Introduction
Les mécanismes moléculaires à la base des décisions sur le destin des cellules et leur reprogrammation sont au cœur de toutes les décisions du développement d’un organisme. La plus spectaculaire de ces reprogrammations se produit probablement au cours du développement des cellules reproductrices (les cellules germinales). C’est la raison pour laquelle les cellules germinales et les cellules souches pluripotentes qui en ont été dérivées se sont révélées inestimables pour disséquer les mécanismes contrôlant la plasticité développementale ou la pluripotence. Le petit vers C. elegans représente un système modèle commode pour disséquer et comprendre les mécanismes de ce phénomène commun à la plupart des animaux.
Réalisations
Les travaux du laboratoire de Rafal Ciosk ont démontré que la pluripotence des cellules germinales était contrôlée notamment par la régulation post-transcriptionnelle médiée par GLD-1, un membre de la famille STAR des protéines de liaisons à l’ARN (RBPs).
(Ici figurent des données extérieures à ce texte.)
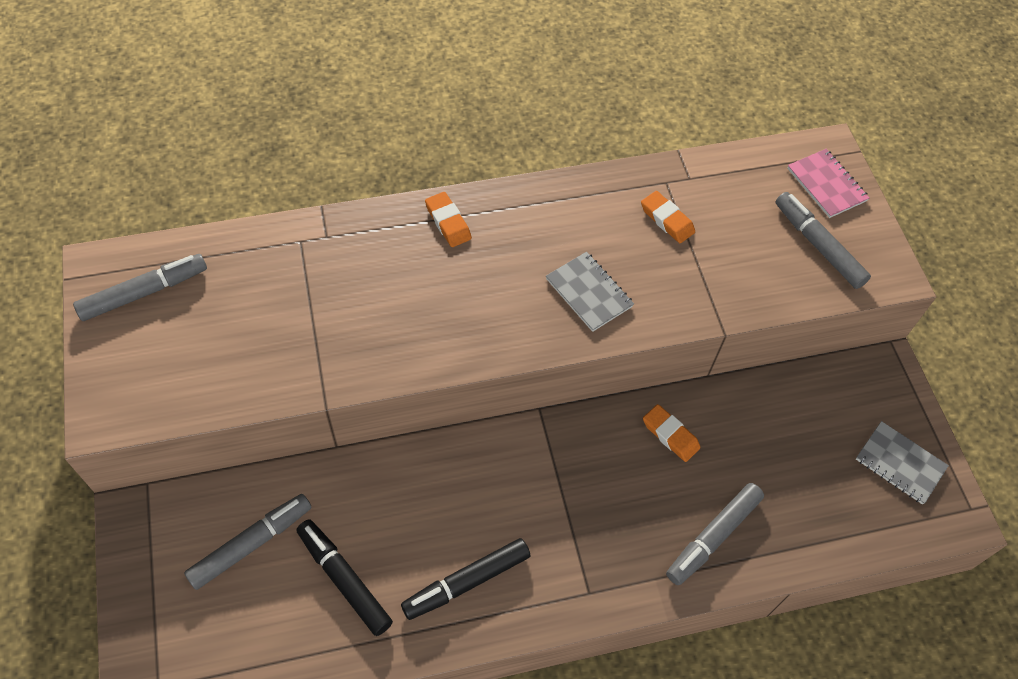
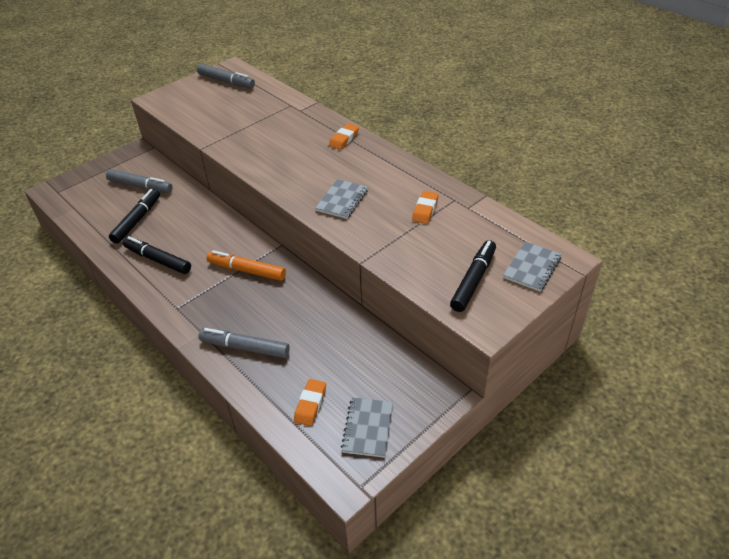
camera: 65 degrees right, 15 degrees down
orange eraser [643,404,701,462] -> orange eraser moved to [294,379,326,426]
grey marker [775,192,871,289] -> black marker [450,240,496,312]
pink notebook [787,149,869,218] -> grey notebook [503,241,561,291]
none -> orange marker [207,250,286,281]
Ils ont aussi établis qu’une pluripotence prématurée dans la lignée germinale s’accompagnait du début de l’activation du génome embryonnaire (EGA). Cette observation les a amené à utiliser le début précoce d’EGA dans la lignée germinale comme un marqueur pour identifier des nouveaux régulateurs de pluripotence. Dans un crible génétique non ciblé, Rafal Ciosk et son équipe ont identifié plusieurs mutants chez lesquels l’EGA se déroule précocément dans la lignée germinale. Ces mutants sont de deux catégories.
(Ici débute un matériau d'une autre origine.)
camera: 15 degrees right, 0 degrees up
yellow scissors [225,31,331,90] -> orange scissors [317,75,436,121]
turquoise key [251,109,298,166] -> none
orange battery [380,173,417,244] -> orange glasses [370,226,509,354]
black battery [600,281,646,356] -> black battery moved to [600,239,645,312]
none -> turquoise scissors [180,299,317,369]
Ceux de type A ont une EGA précoce et forment par la suite une tumeur (un tératome). Leurs travaux ont permis d’identifier la localisation des mutations responsables de ce phénomènes : LIN-41. Ce gène est connu comme appartement à la voie de signalisation « hétérochronique », qui contrôle le tempo des transitions développementales dans les cellules non germinales (les cellules somatiques). LIN-41 est une protéine de liaison à l’ARN de la famille TRIM-NHL, et est la cible du let-7 miRNA. Ces résultats montrent donc que LIN-41 contrôle le tempo de développement et des cellules somatiques et des cellules germinales. Les études structure-fonction de l’équipe de Rafal Ciosk indiquent cependant que ces processus sont médiés par des mécanismes moléculaires différents. Leur but est maintenant de disséquer les mécanismes moléculaires précis et d’identifier les cibles pertinentes de LIN-41.
Les mutants de type B induisent une EGA mais ne forment pas de tératome. Dans ces mutants, l’EGA est donc découplée de la différenciation en tératome observée dans les mutants gld-1 et lin-41, permettant ainsi la dissection de la hiérarchie des événements sous-tendant la reprogrammation des cellules germinales en cellules pluripotentes. Rafal Ciosk et son équipe ont déjà pu identifier un gène qui, une fois, muté, entraîne ce phénotype. Leurs recherches futures tendront à identifier les mécanismes moléculaires impliqués.
Implications
Jusqu’à présent, les recherches de Rafal Ciosk ont donc dévoilé des acteurs de la régulation de la pluripotence qui sont des répresseurs cytoplasmiques. En disséquant leurs cibles, il travaille maintenant à la compréhension des mécanismes impliqués dans la reprogrammation. En complément de cette approche, il mène des cribles pour identifier des activateurs de l’EGA et s’attend à identifier des facteurs régulés par GLD-1 et LIN-41, potentiellement directement impliqués dans le remodelage transcriptionnel du noyau. Si elle s’avérait fructueuse, cette approche mènerait pour la première fois dans le monde animal à un panorama complet des voies de signalisation contrôlant la pluripotence au cours de la transition de l’oocyte à l’embryon.